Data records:

+++

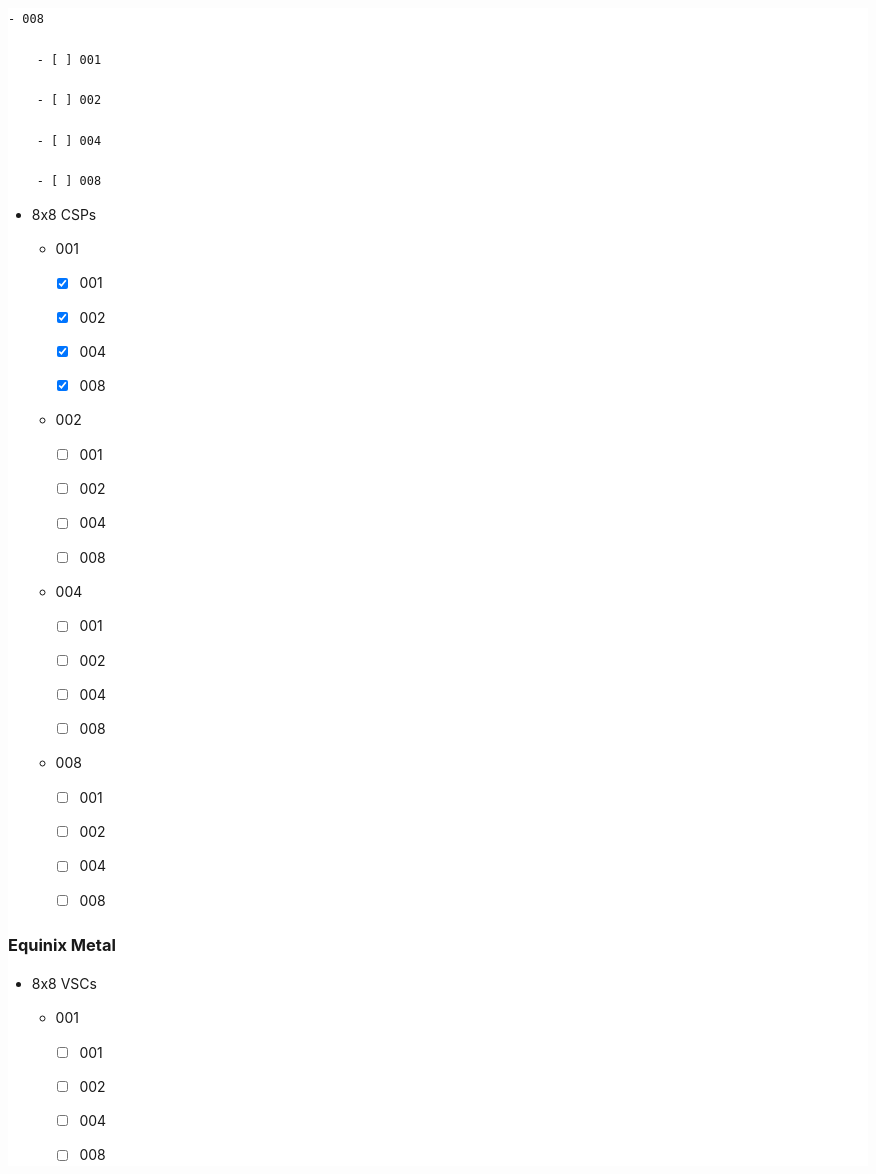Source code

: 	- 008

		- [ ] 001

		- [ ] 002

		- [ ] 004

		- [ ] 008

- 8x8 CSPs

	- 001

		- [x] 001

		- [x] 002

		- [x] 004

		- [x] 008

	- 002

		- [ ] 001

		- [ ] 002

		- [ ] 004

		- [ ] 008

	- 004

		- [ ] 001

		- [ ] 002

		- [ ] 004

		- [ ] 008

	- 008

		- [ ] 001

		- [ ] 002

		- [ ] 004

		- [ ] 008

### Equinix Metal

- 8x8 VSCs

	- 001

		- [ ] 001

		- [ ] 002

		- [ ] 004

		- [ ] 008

+++

Your answer must be an exact transcription of every entry, minus the pictures.

• **Answer to this problem**
Source code

: 	- 008

		- [ ] 001

		- [ ] 002

		- [ ] 004

		- [ ] 008

- 8x8 CSPs

	- 001

		- [x] 001

		- [x] 002

		- [x] 004

		- [x] 008

	- 002

		- [ ] 001

		- [ ] 002

		- [ ] 004

		- [ ] 008

	- 004

		- [ ] 001

		- [ ] 002

		- [ ] 004

		- [ ] 008

	- 008

		- [ ] 001

		- [ ] 002

		- [ ] 004

		- [ ] 008

### Equinix Metal

- 8x8 VSCs

	- 001

		- [ ] 001

		- [ ] 002

		- [ ] 004

		- [ ] 008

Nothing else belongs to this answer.